Al-Gama'a (الجماعة DIN, /arz/, "the society/group") is an Egyptian television drama, Historical and Political drama series written by Wahid Hamid, directed by Mohammed Yasin and produced by Kamel Abu Ali. The series began filming in January 2010 with a budget of 50 million Egyptian pounds. The show deals with the rise of the Muslim Brotherhood, Egypt's largest Islamist political group, which was officially banned but nonetheless tolerated to an extent before the revolution. Critics have decried the show's pro-government stance, charging that it plays into the Egyptian government's agenda prior to the 2010 Egyptian parliamentary elections.

==Production==
The series was filmed in the Media Production City and in Heliopolis in Cairo and several other Egyptian governorates.

==Series synopsis==

=== Season 1 ===
The show begins with Muslim Brotherhood student demonstrations at Al-Azhar University and Cairo University campuses in protest of vote rigging in the 2006 student union elections. At Al-Azhar, demonstrators hold a military-like parade that causes controversy as many observers question the group's claim of renouncing violence. Upon their arrest, the Muslim Brotherhood student suspects are interviewed by a police officers. One of the police officers (Ashraf Helal) refuses to interview them because he knows nothing about them. Helal looks for books about the Muslim Brotherhood but finds that there are too many about the subject. Later, he meets an old female friend (Shirin) and tells her about his station. She suggest that he talks to her grandfather (Chancellor Abdallah Kassab), who gives Helal a list of books to read about the Muslim Brotherhood and its founder, Hasan al-Banna. The show then depicts Hasan al-Banna's life, from his childhood to the banning of the Muslim Brotherhood in 1948. During the season, the show jumps back and forth between Al-Banna's time and the present time.

==Reception==

=== Criticism and controversy ===

Critics of the show, led by Al-Banna's son Saif Al-Islam, have accused the series' scriptwriter Wahid Hamed of defamation, making false claims and attempting to distort the image of his father and the group as extremists.

Saif Al-Islam Al-Banna called for the show to be banned and demanded a copy of the script to revise it and make sure it conforms to the facts of his father's life.

"I sent [those in charge of the TV series] a warning last week, calling on them to suspend the broadcast and give me a copy of the script to revise. But when they did not respond, I filed the lawsuit against them a few days later".
— Saif Al-Islam Hassan al-Banna, Hassan Al-Banna’s son

Saif Al-Islam filed a lawsuit against Wahid Hamed and the Egyptian television stations that broadcast the program. The Cairo Economic Court looked into the lawsuit filed against the scriptwriter of the TV series and its producer, the Egyptian Radio and Television Union (ERTU).

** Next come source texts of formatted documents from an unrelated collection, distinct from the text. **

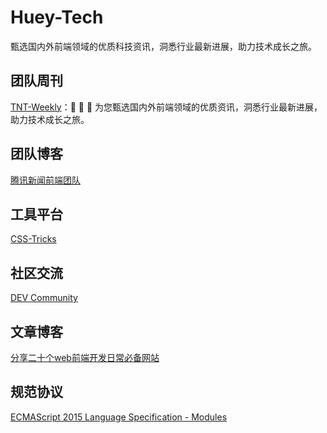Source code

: # Huey-Tech
甄选国内外前端领域的优质科技资讯，洞悉行业最新进展，助力技术成长之旅。

## 团队周刊
[TNT-Weekly](./https://github.com/tnfe/TNT-Weekly)：🙈 🙉 🙊 为您甄选国内外前端领域的优质资讯，洞悉行业最新进展，助力技术成长之旅。


## 团队博客

[腾讯新闻前端团队](./https://segmentfault.com/blog/tnfe)


## 工具平台
[CSS-Tricks](./https://css-tricks.com/)

## 社区交流
[DEV Community](./https://dev.to/)


## 文章博客
[分享二十个web前端开发日常必备网站](./https://www.cnblogs.com/tntweb/p/18022879)

## 规范协议
[ECMAScript 2015 Language Specification - Modules](./https://tc39.es/ecma262/#sec-modules)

"The damage of distorting his (Al-Banna’s) history hurts all Islamic movements, as well as his family".
— Saif Al-Islam Hassan al-Banna, Hassan Al-Banna’s son

The Muslim Brotherhood argues that the series depicts them as a violent, fundamentalist group, whose leaders are deceptive businessmen merely hungry for authority. The Muslim Brotherhood quickly decided to retaliate by producing its own series portraying the movement's history. "Hassan Al-Banna: The Journey Did Not End" is a 32-episode series to be filmed immediately after Ramadan.

The government of Hosni Mubarak has been accused of influencing the series to present the Brotherhood in a thoroughly negative light (and conversely to present the Egyptian regime, particularly the State Security apparatus, in a thoroughly positive light) ahead of the Egyptian parliamentary elections of 28 November 2010, in which the Brotherhood formed the largest opposition bloc to the ruling National Democratic Party.

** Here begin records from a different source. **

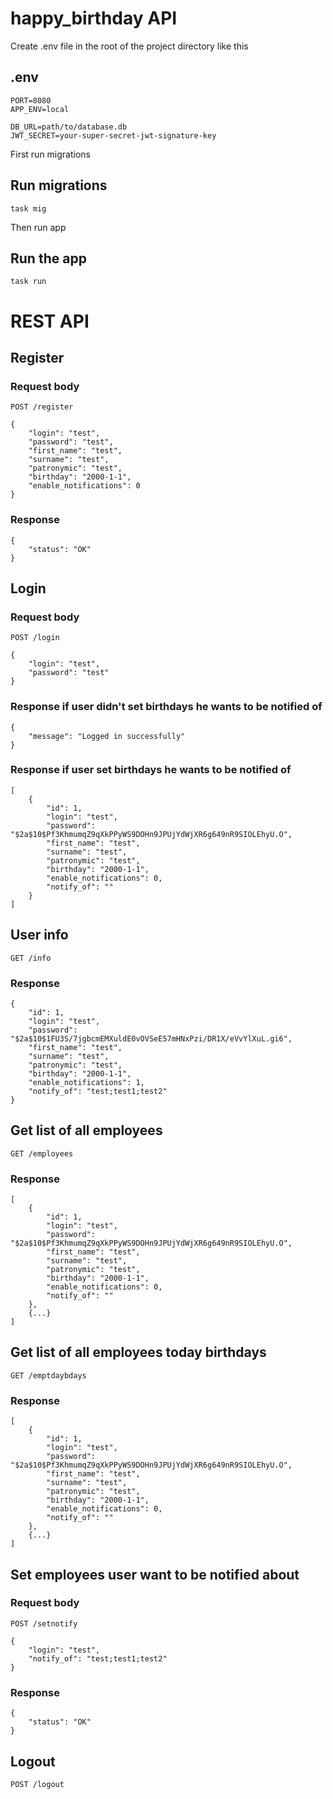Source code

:# happy_birthday API

Create .env file in the root of the project directory like this
## .env

    PORT=8080
    APP_ENV=local

    DB_URL=path/to/database.db
    JWT_SECRET=your-super-secret-jwt-signature-key

First run migrations

## Run migrations

    task mig

Then run app

## Run the app

    task run

# REST API

## Register

### Request body

`POST /register`
    
    {
        "login": "test",
        "password": "test",
        "first_name": "test",
        "surname": "test",
        "patronymic": "test",
        "birthday": "2000-1-1",
        "enable_notifications": 0
    }

### Response

    {
        "status": "OK"
    }

## Login

### Request body

`POST /login`

    {
        "login": "test",
        "password": "test"
    }

### Response if user didn't set birthdays he wants to be notified of

    {
        "message": "Logged in successfully"
    }

### Response if user set birthdays he wants to be notified of

    [
        {
            "id": 1,
            "login": "test",
            "password": "$2a$10$Pf3KhmumqZ9qXkPPyWS9DOHn9JPUjYdWjXR6g649nR9SIOLEhyU.O",
            "first_name": "test",
            "surname": "test",
            "patronymic": "test",
            "birthday": "2000-1-1",
            "enable_notifications": 0,
            "notify_of": ""
        }
    ]

## User info

`GET /info`

### Response

    {
        "id": 1,
        "login": "test",
        "password": "$2a$10$1FU3S/7jgbcmEMXuldE0vOVSeE57mHNxPzi/DR1X/eVvYlXuL.gi6",
        "first_name": "test",
        "surname": "test",
        "patronymic": "test",
        "birthday": "2000-1-1",
        "enable_notifications": 1,
        "notify_of": "test;test1;test2"
    }

## Get list of all employees 

`GET /employees`

### Response

    [
        {
            "id": 1,
            "login": "test",
            "password": "$2a$10$Pf3KhmumqZ9qXkPPyWS9DOHn9JPUjYdWjXR6g649nR9SIOLEhyU.O",
            "first_name": "test",
            "surname": "test",
            "patronymic": "test",
            "birthday": "2000-1-1",
            "enable_notifications": 0,
            "notify_of": ""
        },
        {...}
    ]

## Get list of all employees today birthdays

`GET /emptdaybdays`

### Response

    [
        {
            "id": 1,
            "login": "test",
            "password": "$2a$10$Pf3KhmumqZ9qXkPPyWS9DOHn9JPUjYdWjXR6g649nR9SIOLEhyU.O",
            "first_name": "test",
            "surname": "test",
            "patronymic": "test",
            "birthday": "2000-1-1",
            "enable_notifications": 0,
            "notify_of": ""
        },
        {...}
    ]

## Set employees user want to be notified about

### Request body

`POST /setnotify`

    {
        "login": "test",
        "notify_of": "test;test1;test2"
    }

### Response

    {
        "status": "OK"
    }

## Logout

`POST /logout`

====A Mistake in Quoting a Verse from Qur'an====
In one scene during sixth episode of the series, in which Sheikh Mohammed Zahran and young Hassan al-Banna are arguing, Sheikh Mohammed Zahran recites a verse from the Qur'an, accidentally changing a word and thus causing controversy. The verse (number 199 from Sura Al-A'raf) is "Hold to forgiveness; command what is right; But turn away from the ignorant".